The results were published in American Journal of Preventive Medicine this month. Cadmus-Bertram is preparing to launch additional studies on Garmin's Vivofit tracker and plans to test the LED-based heartbeat sensors in some activity trackers to see if their measurements are accurate. She said it's hard for researchers to keep up with the pace of innovation and new features to determine if they are really useful.
But even if the trackers' benefits prove hard to quantify, experts say they may do some real good because they could change the way people think about their own habits and their approach to health. Dr. Julie Wang, who has also studied the devices, said public health experts have been trying to get people to monitor their health for years, and by encouraging people to set and meet goals, fitness trackers might actually get them to do it.
Mendoza and other researchers say the devices are probably most effective if they're one piece of a health regimen, combined with other tools like coaching.
Dr. Daniel Neides of the Cleveland Clinic says a simple Pebble+ fitness tracker helped him get in the best shape of his life. And Neides says he's not alone: the clinic started offering the devices to employees in 2013 in a program intended to reduce its costs.
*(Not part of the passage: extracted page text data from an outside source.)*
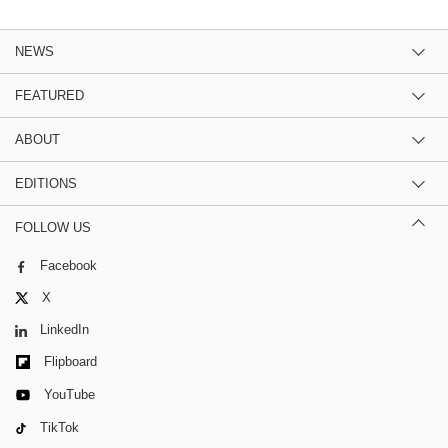
NEWS
FEATURED
ABOUT
EDITIONS
FOLLOW US
Facebook
X
LinkedIn
Flipboard
YouTube
TikTok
Employees who met step-counting or activity goals could save about $2,000 a year in out-of-pocket health care spending.
Neides said the program reduced medication costs, emergency room visits and hospitalizations, and sick days. He said the clinic had tried a similar program without fitness trackers, but it didn't work very well.
"Human nature indicates that for a lot of us, we just need a gentle nudge in the right direction," he said. "I look at it like a report card. I have a goal. I want to get an A. For me, getting an A is hitting 10,000 steps every single day."